Portugal

Feira da Ladra: “Não há negócio, isto agora é uma brincadeira”, afirma feirante

Feirantes falam de uma mudança na tradição da Feira da Ladra. Quem percorre o Largo Dr. Bernardino António Gomes (Pai) e sobe o Campo de Santa Clara ainda observa potenciais clientes das mais variadas gerações. No entanto, os protagonistas parecem mesmo ser os turistas, o que transformou a realidade do icónico espaço lisboeta.

Campo da Santa Clara, espaço onde todas as terças-feiras e sábados se realiza a tradicional Feira da Ladra.

Maria e Paulo são dois feirantes esporádicos que procuram vender os seus artigos lado a lado. Ela negoceia “velharias”, ele CDs e DVDs. Durante toda a manhã Paulo lucrou apenas 5 euros, o que contribui para a sua perspetiva de que, por vezes, ser feirante não compensa. “É mais o cansaço e o trabalho que o ganho. Mas temos de tentar”, diz Maria.

Para além do crescimento de negócios online, o fraco comércio ‘cara a cara’ resulta, dizem, de uma perda de identidade, não só da Feira, como de Lisboa. Maria refere que os turistas “compram, mas ainda querem mais barato que os portugueses”. “Não há negócio, não há pessoas, isto agora não é feira, é uma brincadeira”, indica Paulo.

Mais acima, em direção ao Mercado de Santa Clara, Sandra é uma das feirantes regulares, estando no mesmo espaço há 11 anos. Devido ao crescimento de turistas na feira, muitos feirantes adaptaram-se tendo em conta o tipo de produto que vendem. De artigos mais tradicionais passaram para as bijuterias ou roupa. Ela manteve-se nas “antiguidades”, particularmente os azulejos, louça ou itens de colecionismo como postais, por exemplo.

“Os turistas é que neste momento são o nosso melhor cliente”. Os portugueses que a procuram são, normalmente, os que já a conhecem. Ainda assim, Sandra concorda que a feira já não é como era. “Há 15 anos não era assim, só que com o turismo alterou”.
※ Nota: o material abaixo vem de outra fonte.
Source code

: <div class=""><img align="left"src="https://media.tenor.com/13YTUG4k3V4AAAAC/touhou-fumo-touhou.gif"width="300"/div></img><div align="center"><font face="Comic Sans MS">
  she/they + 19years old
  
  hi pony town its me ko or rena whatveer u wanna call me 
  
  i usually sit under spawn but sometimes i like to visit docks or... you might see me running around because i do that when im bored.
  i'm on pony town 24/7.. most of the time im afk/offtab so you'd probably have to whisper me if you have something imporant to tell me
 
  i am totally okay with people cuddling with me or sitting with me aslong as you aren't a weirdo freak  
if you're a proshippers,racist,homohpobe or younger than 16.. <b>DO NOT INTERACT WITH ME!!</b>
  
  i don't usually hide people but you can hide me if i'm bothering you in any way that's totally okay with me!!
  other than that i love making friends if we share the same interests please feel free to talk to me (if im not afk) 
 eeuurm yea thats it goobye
Para além desta transformação identitária da Feira da Ladra, o passado dia 2 de março apresentou outra agravante na capacidade de realizar negócio: a chuva e o vento. Maria e Paulo têm os seus espaços sem qualquer proteção contra as condições atmosféricas adversas. Para muitos como eles a Feira da Ladra terminou mais cedo. Apesar de sábado ser tradicionalmente o dia mais movimentado, por volta das 14 horas eram muitos os feirantes que ou já tinham ido embora, ou se preparavam para o fazer. Maria planeava ficar “até à próxima chuvada”.

Já Sandra possui uma banca mais composta, desistindo apenas se “estiver a chover torrencialmente”. Dias destes “às vezes são os melhores”. Aponta para um espaço que costuma estar cheio de feirantes, referindo que muitos foram embora às 11 horas ou ao meio-dia, dando mais possibilidade de negócio para os restantes. “Quem cá fica sempre vai vendendo. Mas mete medo, pode-se partir uma tenda, e a minha custa 1000 euros”.

É este atual contraste que vai caracterizando a Feira da Ladra. Entre os feirantes que se encontram ali por necessidade, participando, inclusive, em diversas outras feiras, e uma clientela maioritariamente estrangeira e jovem, que olha para aquele espaço de artigos vintage ainda de uma forma romântica, em que as bijuterias, roupas, ou acessórios são os produtos mais procurados.